-- BEGIN Dataset excerpts --

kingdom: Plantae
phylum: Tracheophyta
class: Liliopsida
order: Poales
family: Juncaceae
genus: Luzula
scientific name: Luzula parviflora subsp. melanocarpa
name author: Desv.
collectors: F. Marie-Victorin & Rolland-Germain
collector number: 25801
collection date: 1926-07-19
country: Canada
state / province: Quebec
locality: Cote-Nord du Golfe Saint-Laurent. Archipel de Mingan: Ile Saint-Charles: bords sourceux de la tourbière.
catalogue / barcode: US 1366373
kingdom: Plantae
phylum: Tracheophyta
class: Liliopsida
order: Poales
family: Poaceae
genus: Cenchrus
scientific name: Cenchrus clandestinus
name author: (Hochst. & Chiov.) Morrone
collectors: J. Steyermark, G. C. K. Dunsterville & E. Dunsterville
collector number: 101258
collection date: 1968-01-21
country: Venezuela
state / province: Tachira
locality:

-- END Dataset excerpts --

- [Instructions to follow]: Turn every line of the rows above into a Markdown table with two columns, Line No. and Entry, numbering the lines in order and leaving out any blank ones.

- [Complete answer]:
| Line No. | Entry |
|---|---|
| 1 | kingdom: Plantae |
| 2 | phylum: Tracheophyta |
| 3 | class: Liliopsida |
| 4 | order: Poales |
| 5 | family: Juncaceae |
| 6 | genus: Luzula |
| 7 | scientific name: Luzula parviflora subsp. melanocarpa |
| 8 | name author: Desv. |
| 9 | collectors: F. Marie-Victorin & Rolland-Germain |
| 10 | collector number: 25801 |
| 11 | collection date: 1926-07-19 |
| 12 | country: Canada |
| 13 | state / province: Quebec |
| 14 | locality: Cote-Nord du Golfe Saint-Laurent. Archipel de Mingan: Ile Saint-Charles: bords sourceux de la tourbière. |
| 15 | catalogue / barcode: US 1366373 |
| 16 | kingdom: Plantae |
| 17 | phylum: Tracheophyta |
| 18 | class: Liliopsida |
| 19 | order: Poales |
| 20 | family: Poaceae |
| 21 | genus: Cenchrus |
| 22 | scientific name: Cenchrus clandestinus |
| 23 | name author: (Hochst. & Chiov.) Morrone |
| 24 | collectors: J. Steyermark, G. C. K. Dunsterville & E. Dunsterville |
| 25 | collector number: 101258 |
| 26 | collection date: 1968-01-21 |
| 27 | country: Venezuela |
| 28 | state / province: Tachira |
| 29 | locality: |